(Raw data begins)
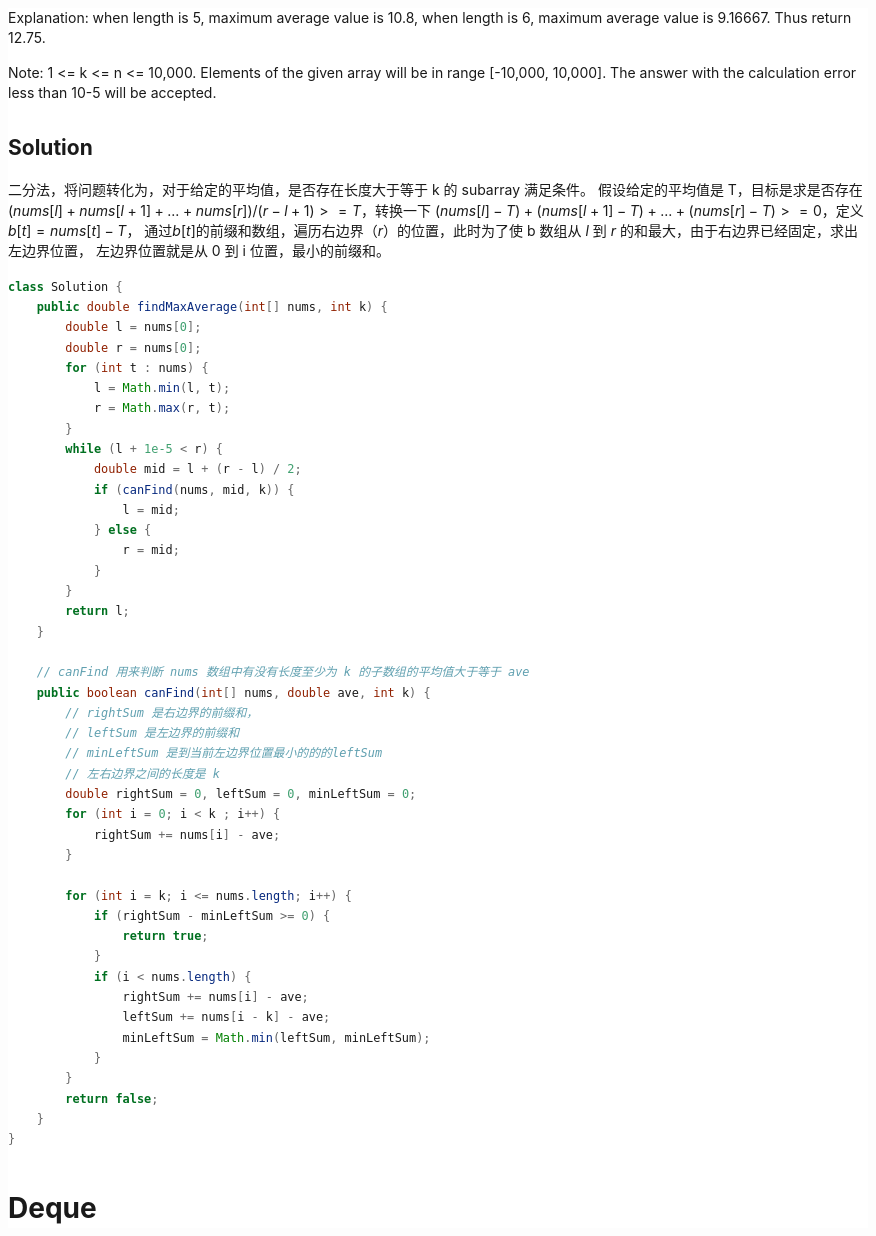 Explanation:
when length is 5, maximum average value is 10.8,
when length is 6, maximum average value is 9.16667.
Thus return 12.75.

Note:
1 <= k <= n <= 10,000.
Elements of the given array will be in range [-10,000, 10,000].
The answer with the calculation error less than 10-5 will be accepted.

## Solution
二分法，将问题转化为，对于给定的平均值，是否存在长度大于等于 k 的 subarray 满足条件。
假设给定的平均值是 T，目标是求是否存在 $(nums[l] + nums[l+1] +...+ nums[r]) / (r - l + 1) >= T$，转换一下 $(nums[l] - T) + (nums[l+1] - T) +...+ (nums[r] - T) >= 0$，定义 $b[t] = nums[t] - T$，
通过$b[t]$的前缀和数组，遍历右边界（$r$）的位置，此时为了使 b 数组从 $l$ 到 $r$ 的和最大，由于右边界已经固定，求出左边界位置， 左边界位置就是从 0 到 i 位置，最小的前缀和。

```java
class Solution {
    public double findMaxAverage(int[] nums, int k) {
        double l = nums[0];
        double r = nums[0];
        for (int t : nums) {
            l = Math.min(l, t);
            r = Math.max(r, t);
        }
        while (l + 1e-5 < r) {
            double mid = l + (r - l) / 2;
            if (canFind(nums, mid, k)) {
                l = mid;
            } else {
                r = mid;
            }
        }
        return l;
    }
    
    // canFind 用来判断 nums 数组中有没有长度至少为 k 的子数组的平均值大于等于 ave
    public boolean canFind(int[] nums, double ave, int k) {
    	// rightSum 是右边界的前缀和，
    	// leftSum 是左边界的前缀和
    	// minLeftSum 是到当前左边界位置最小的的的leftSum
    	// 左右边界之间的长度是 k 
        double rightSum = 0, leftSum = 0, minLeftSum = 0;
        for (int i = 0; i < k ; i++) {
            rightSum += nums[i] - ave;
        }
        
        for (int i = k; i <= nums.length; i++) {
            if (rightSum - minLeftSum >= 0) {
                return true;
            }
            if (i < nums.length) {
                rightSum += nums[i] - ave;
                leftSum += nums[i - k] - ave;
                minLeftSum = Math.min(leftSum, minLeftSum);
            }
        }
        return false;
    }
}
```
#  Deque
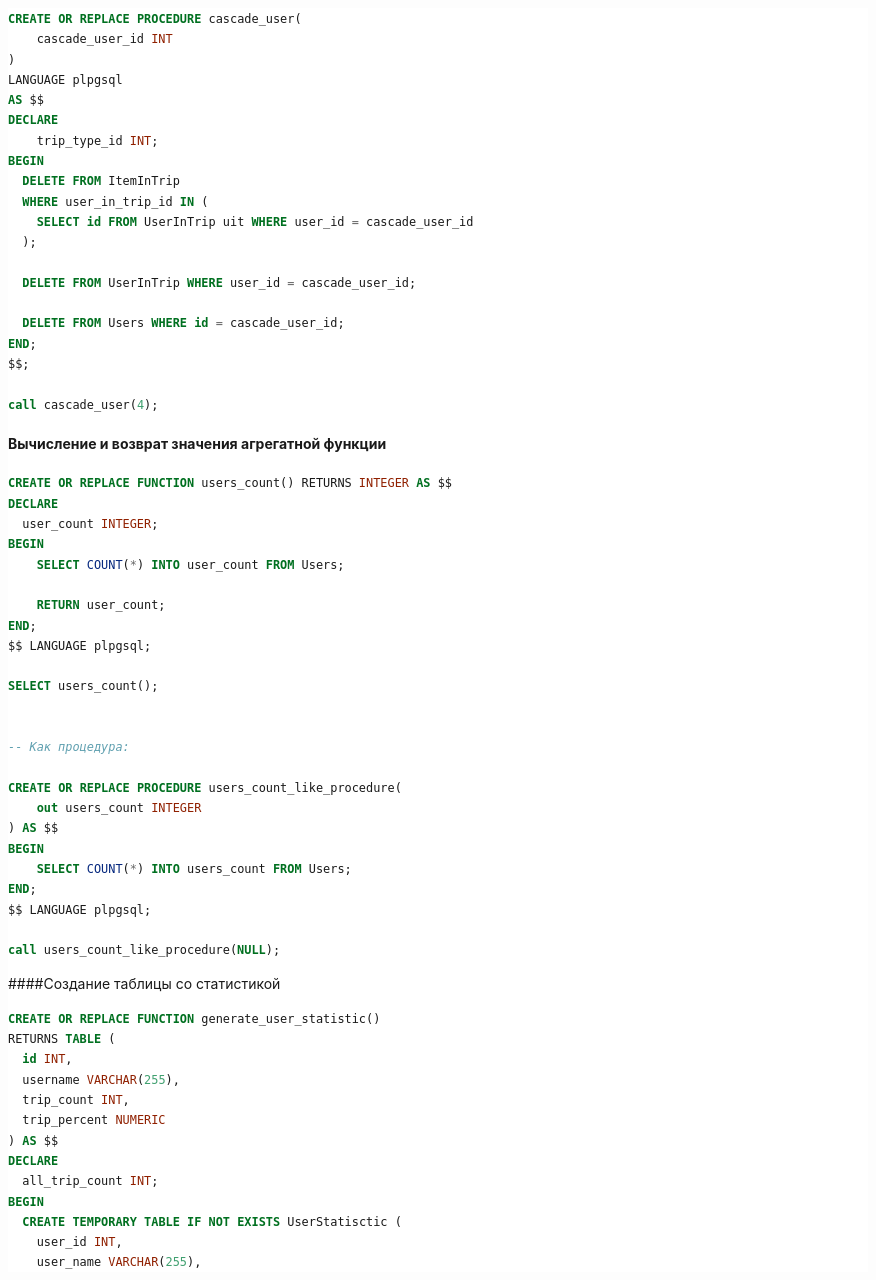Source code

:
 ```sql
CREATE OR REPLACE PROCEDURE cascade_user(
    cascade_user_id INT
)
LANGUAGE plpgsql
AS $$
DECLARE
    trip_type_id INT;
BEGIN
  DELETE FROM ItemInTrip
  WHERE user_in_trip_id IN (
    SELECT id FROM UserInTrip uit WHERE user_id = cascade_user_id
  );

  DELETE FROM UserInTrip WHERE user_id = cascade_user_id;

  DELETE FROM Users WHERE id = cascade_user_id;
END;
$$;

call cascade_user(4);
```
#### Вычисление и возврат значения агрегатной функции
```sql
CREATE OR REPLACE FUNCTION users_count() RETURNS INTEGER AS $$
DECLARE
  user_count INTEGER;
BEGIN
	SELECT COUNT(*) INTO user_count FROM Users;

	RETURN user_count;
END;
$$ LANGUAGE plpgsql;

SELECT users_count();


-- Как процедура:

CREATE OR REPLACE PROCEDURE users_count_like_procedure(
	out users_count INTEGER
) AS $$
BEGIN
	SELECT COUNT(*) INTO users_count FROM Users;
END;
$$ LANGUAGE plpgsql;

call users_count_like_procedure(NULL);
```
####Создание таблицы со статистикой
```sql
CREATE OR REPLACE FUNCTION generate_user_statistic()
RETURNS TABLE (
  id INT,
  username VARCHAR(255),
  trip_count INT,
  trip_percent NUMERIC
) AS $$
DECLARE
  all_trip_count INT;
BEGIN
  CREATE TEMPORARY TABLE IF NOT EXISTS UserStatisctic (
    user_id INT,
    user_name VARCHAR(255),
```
(Raw data ends)
(Raw data begins)
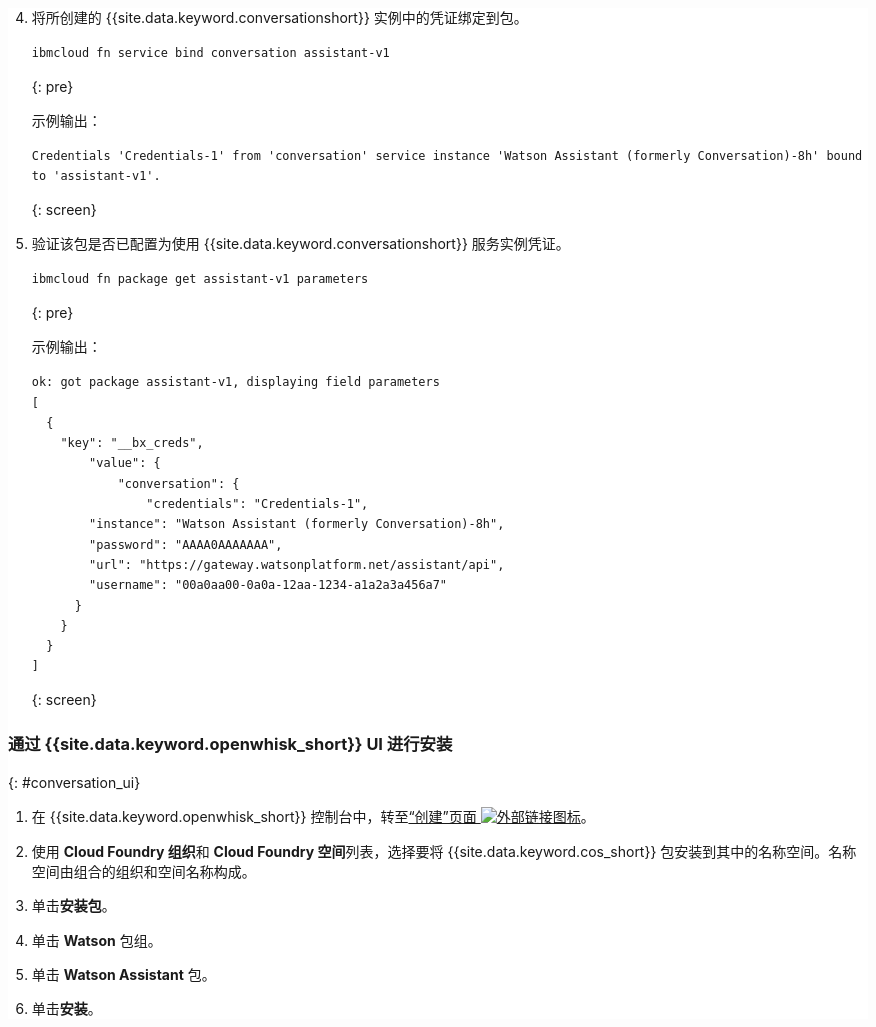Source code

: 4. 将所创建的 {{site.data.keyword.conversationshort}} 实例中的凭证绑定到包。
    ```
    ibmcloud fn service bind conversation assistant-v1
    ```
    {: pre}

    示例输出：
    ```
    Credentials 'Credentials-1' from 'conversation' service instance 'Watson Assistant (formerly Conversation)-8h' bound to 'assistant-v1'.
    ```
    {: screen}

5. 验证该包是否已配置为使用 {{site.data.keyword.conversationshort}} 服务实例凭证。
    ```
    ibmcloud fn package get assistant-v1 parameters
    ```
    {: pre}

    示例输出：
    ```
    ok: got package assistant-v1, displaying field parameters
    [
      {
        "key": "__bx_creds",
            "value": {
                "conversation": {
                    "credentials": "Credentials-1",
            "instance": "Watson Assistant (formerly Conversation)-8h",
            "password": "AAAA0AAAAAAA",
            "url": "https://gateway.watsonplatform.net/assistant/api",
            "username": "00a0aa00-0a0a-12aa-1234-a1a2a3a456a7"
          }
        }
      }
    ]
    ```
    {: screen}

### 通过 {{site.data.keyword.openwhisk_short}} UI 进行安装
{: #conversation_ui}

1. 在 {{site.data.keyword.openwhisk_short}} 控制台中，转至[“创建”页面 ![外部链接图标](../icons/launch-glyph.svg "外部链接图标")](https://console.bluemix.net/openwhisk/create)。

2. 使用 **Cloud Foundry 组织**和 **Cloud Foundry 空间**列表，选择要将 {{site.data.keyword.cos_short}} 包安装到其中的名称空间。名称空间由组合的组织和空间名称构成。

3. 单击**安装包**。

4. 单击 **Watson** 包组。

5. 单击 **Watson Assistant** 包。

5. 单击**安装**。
(Raw data ends)
(Raw data begins)
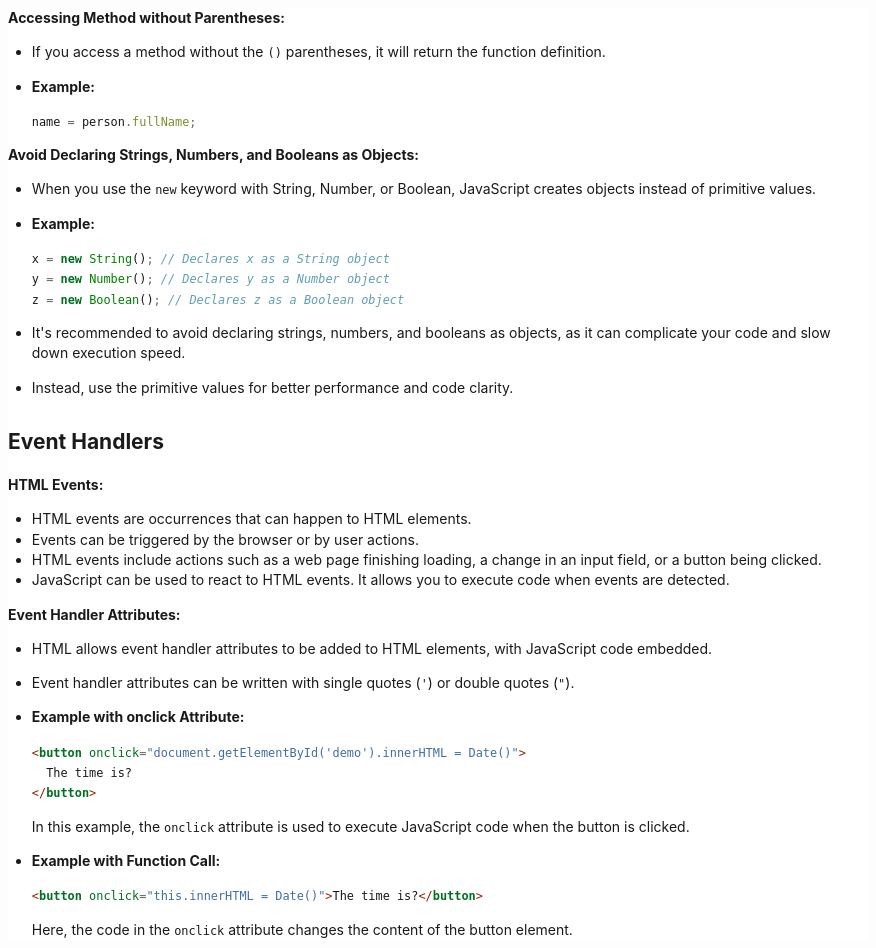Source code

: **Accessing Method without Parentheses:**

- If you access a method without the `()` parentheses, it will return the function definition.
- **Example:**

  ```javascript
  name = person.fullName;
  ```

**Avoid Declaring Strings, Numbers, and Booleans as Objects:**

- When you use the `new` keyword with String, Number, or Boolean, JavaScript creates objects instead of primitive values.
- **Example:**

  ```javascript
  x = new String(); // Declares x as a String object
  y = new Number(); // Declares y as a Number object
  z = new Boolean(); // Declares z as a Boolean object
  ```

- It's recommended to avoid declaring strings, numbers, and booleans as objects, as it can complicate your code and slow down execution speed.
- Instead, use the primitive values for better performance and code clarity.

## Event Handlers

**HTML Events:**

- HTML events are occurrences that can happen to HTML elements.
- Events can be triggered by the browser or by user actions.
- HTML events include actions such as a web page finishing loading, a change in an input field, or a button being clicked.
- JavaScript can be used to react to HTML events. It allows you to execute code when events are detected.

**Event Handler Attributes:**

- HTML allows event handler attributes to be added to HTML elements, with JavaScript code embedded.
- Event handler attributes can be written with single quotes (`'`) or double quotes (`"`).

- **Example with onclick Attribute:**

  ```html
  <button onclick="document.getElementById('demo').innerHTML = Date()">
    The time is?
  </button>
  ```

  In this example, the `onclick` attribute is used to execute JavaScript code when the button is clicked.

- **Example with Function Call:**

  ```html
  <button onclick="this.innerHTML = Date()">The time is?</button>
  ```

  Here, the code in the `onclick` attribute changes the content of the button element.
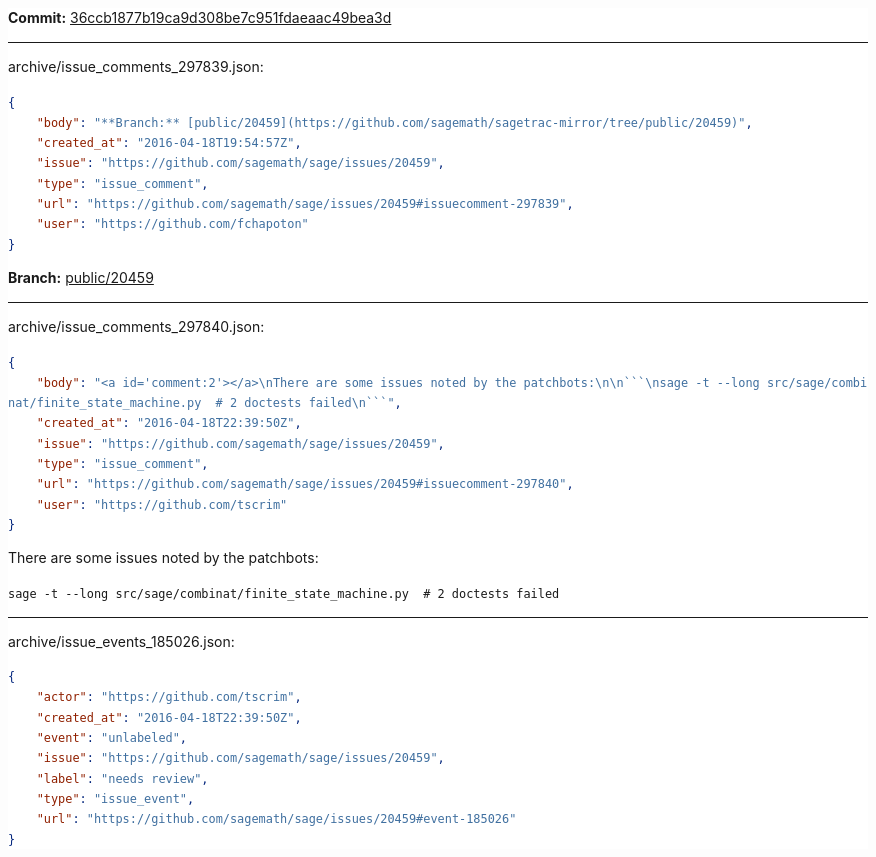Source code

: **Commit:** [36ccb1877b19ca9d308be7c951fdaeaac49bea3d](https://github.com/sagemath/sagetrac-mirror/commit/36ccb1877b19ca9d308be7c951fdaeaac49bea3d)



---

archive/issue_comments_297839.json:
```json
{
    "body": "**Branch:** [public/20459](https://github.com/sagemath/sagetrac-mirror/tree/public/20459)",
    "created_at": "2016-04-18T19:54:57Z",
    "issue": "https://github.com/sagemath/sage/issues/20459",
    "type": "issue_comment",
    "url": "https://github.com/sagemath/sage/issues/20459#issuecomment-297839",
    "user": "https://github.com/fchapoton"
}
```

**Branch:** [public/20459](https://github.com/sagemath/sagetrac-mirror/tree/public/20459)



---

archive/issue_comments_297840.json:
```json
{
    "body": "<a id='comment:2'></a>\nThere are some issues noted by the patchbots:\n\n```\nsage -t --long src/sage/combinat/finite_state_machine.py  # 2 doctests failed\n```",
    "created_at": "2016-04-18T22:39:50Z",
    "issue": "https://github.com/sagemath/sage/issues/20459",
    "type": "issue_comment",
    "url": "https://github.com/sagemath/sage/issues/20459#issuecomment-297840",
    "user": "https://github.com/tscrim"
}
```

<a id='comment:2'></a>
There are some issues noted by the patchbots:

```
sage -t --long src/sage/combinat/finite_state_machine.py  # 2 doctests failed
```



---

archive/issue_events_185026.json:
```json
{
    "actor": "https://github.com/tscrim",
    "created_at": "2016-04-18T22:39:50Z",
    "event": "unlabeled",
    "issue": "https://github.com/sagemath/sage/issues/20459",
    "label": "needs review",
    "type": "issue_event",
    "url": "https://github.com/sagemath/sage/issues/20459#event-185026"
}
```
(Raw data ends)
**Your task:**
Would you retype exactly the lines above, from the line with "3. 单击**安装包**。" to the line with "5. 单击**安装**。", with both end lines kept and nothing more?

**Finished task:**
3. 单击**安装包**。

4. 单击 **Watson** 包组。

5. 单击 **Watson Assistant** 包。

5. 单击**安装**。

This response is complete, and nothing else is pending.